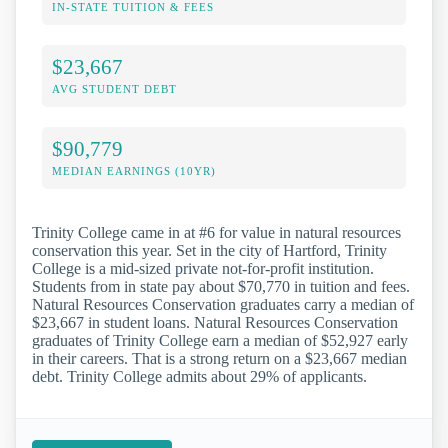
IN-STATE TUITION & FEES
$23,667
AVG STUDENT DEBT
$90,779
MEDIAN EARNINGS (10YR)
Trinity College came in at #6 for value in natural resources
conservation this year. Set in the city of Hartford, Trinity
College is a mid-sized private not-for-profit institution.
Students from in state pay about $70,770 in tuition and fees.
Natural Resources Conservation graduates carry a median of
$23,667 in student loans. Natural Resources Conservation
graduates of Trinity College earn a median of $52,927 early
in their careers. That is a strong return on a $23,667 median
debt. Trinity College admits about 29% of applicants.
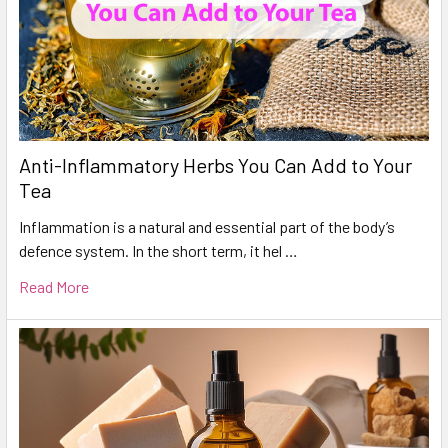
Anti-Inflammatory Herbs You Can Add to Your
Tea
Inflammation is a natural and essential part of the body’s
defence system. In the short term, it hel …
Read More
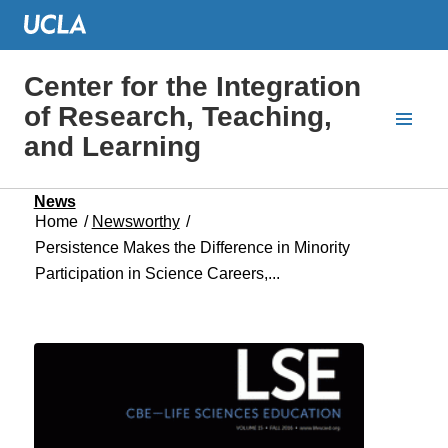
Center for the Integration
of Research, Teaching,
and Learning
News
Home
/
Newsworthy
/
Persistence Makes the Difference in Minority
Participation in Science Careers,...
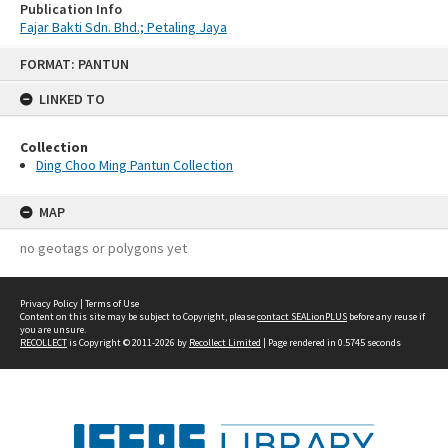
Publication Info
Fajar Bakti Sdn. Bhd.; Petaling Jaya
Skip
FORMAT: PANTUN
to
content
LINKED TO
Collection
Ding Choo Ming Pantun Collection
MAP
no geotags or polygons yet
Privacy Policy
|
Terms of Use
Content on this site may be subject to Copyright, please
contact SEALionPLUS
before any reuse if
you are unsure.
RECOLLECT
is Copyright © 2011-2026 by
Recollect Limited
| Page rendered in
0.5745
seconds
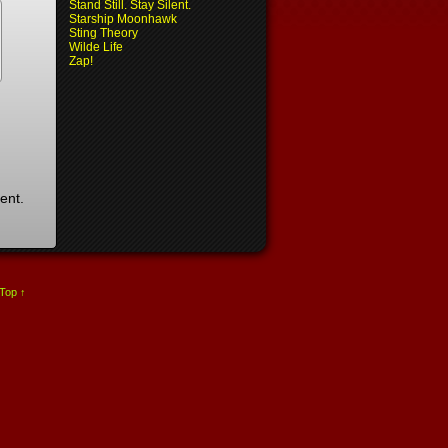
Stand Still. Stay Silent.
Starship Moonhawk
Sting Theory
Wilde Life
Zap!
ent.
 Top ↑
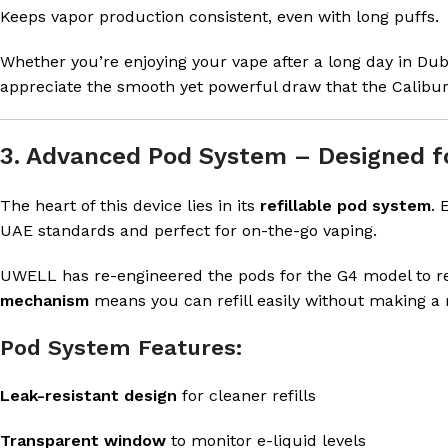
Keeps vapor production consistent, even with long puffs.
Whether you’re enjoying your vape after a long day in Dubai
appreciate the smooth yet powerful draw that the Calibur
3. Advanced Pod System – Designed fo
The heart of this device lies in its
refillable pod system
. 
UAE standards and perfect for on-the-go vaping.
UWELL has re-engineered the pods for the G4 model to r
mechanism
means you can refill easily without making a
Pod System Features:
Leak-resistant design
for cleaner refills
Transparent window
to monitor e-liquid levels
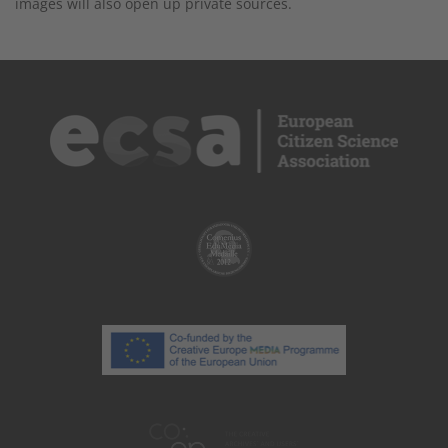
images will also open up private sources.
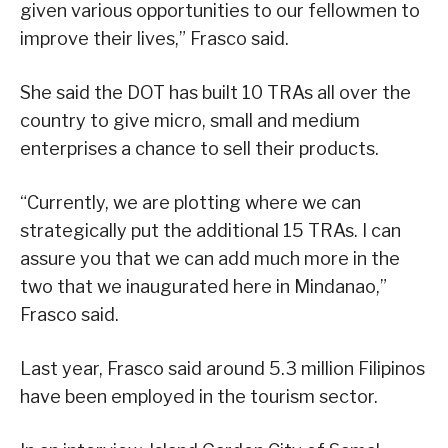
given various opportunities to our fellowmen to
improve their lives,” Frasco said.
She said the DOT has built 10 TRAs all over the
country to give micro, small and medium
enterprises a chance to sell their products.
“Currently, we are plotting where we can
strategically put the additional 15 TRAs. I can
assure you that we can add much more in the
two that we inaugurated here in Mindanao,”
Frasco said.
Last year, Frasco said around 5.3 million Filipinos
have been employed in the tourism sector.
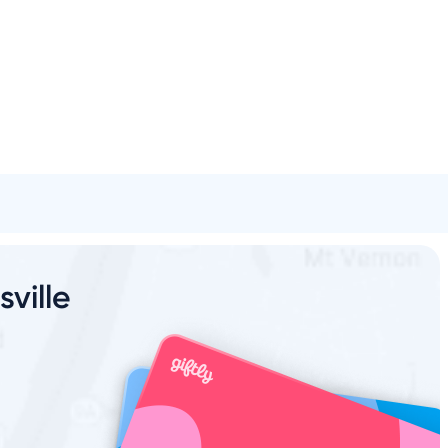
l
Spa & Beauty
Activities
Shopping
Universal
Brands
sville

• • • • •

[Exercise instructions]: What is needed is a verbatim copy of every line in the records above from the one containing "MEDIAN EARNINGS (10YR)" down to the one containing "College is a", both included, and nothing more.

[Result of this exercise]:
MEDIAN EARNINGS (10YR)
Trinity College came in at #6 for value in natural resources
conservation this year. Set in the city of Hartford, Trinity
College is a mid-sized private not-for-profit institution.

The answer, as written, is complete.